▸ Provided data
::::::::::
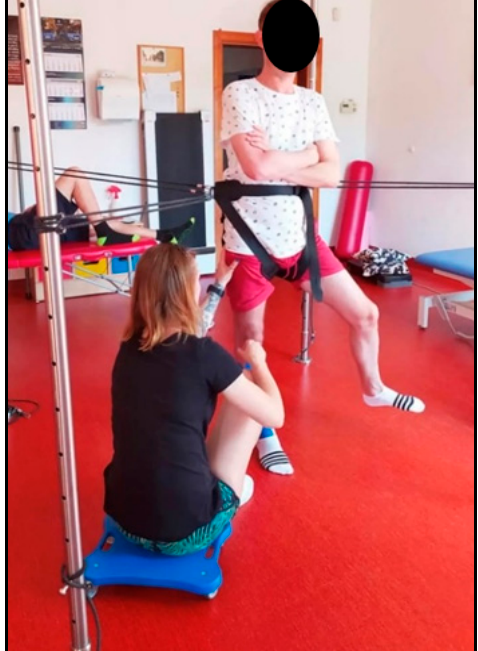
Figure 6. Patient II during therapy with usage of the SPIDER system (own source).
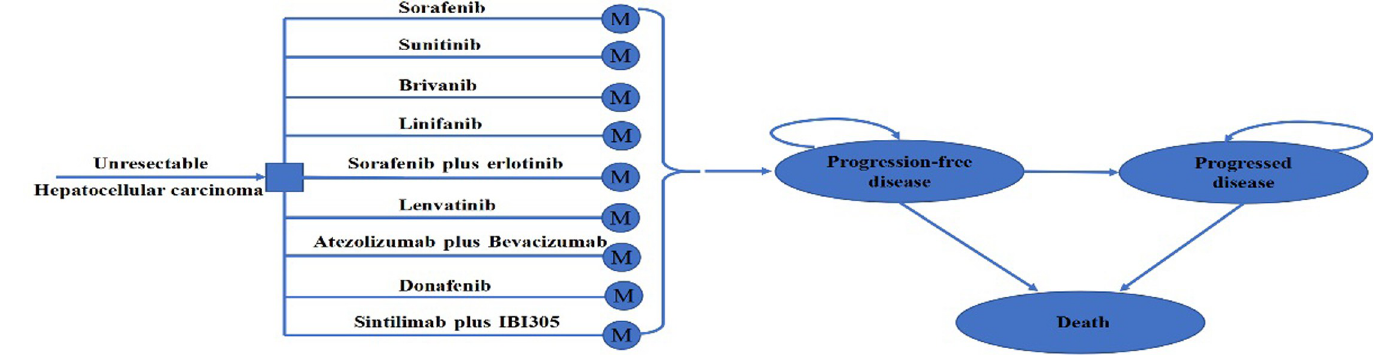
Fig 1. Model structure of a Markov model combining the decision tree. M, Markov.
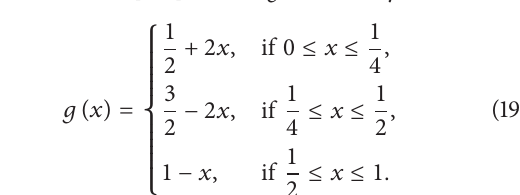
points is, obviously, dense in 𝑆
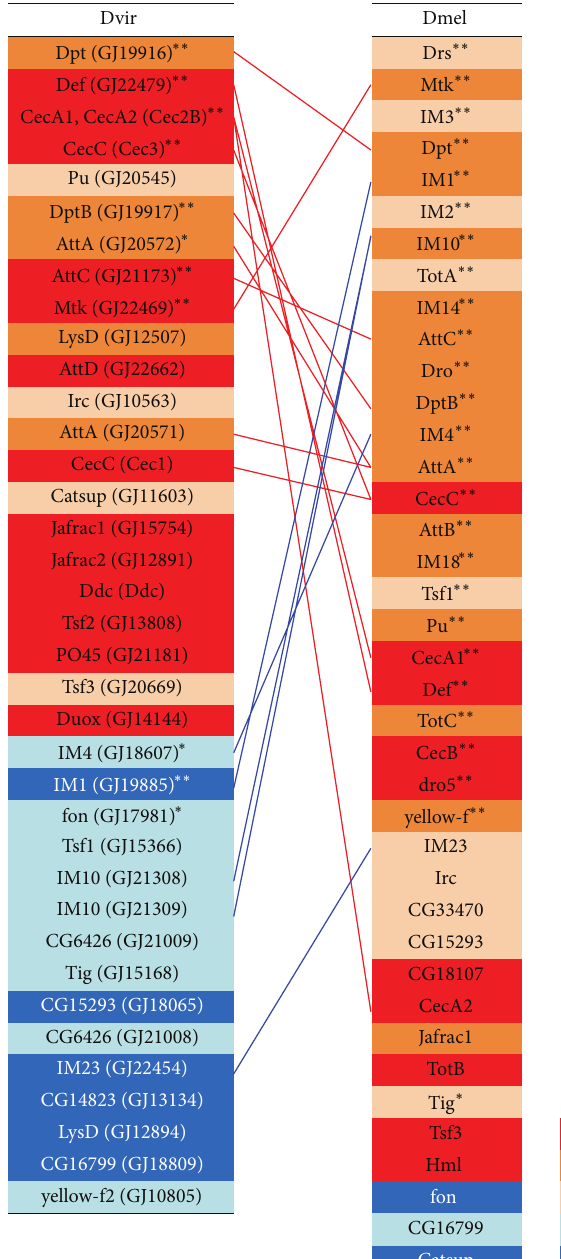
Figure 3: Summary of changes in gene expression level of the effector genes in the Penicillium -infected larvae. The effector class genes are piledintheorderoftheexpressionlevelintermsoftrimmedmeanof 𝑀 values(TMM).Expressionsofgenesobservedonlyinthe Penicillium - infected larvae are displayed in red. Genes of the induction coefficient greater than 2.0, between 1.0, and 2.0, between 0.5 and 1.0 below 0.5 are displayed in dark orange, light orange, light blue, and dark blue, respectively. The AMP genes and the IM genes homologous between D. virilis and D. melanogaster are connected to each other by red lines and blue lines, respectively. For each D. virilis gene, the gene name of its homologue in D. melanogaster is described and the gene name of D. virilis is described in parenthesis. Asterisks indicate a statistically significant difference in the number of reads observed between the infected and na¨ıve larvae ( ∗ 𝑃 < 0.05 ; ∗∗ 𝑃 < 0.01 ).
::::::::::
▸ Task item
Leaving out each picture, repeat exactly the lines above from the one that contains "Fig 1. Model" through the one that contains "points is, obviously, dense in 𝑆".

▸ Exercise solution
Fig 1. Model structure of a Markov model combining the decision tree. M, Markov.
points is, obviously, dense in 𝑆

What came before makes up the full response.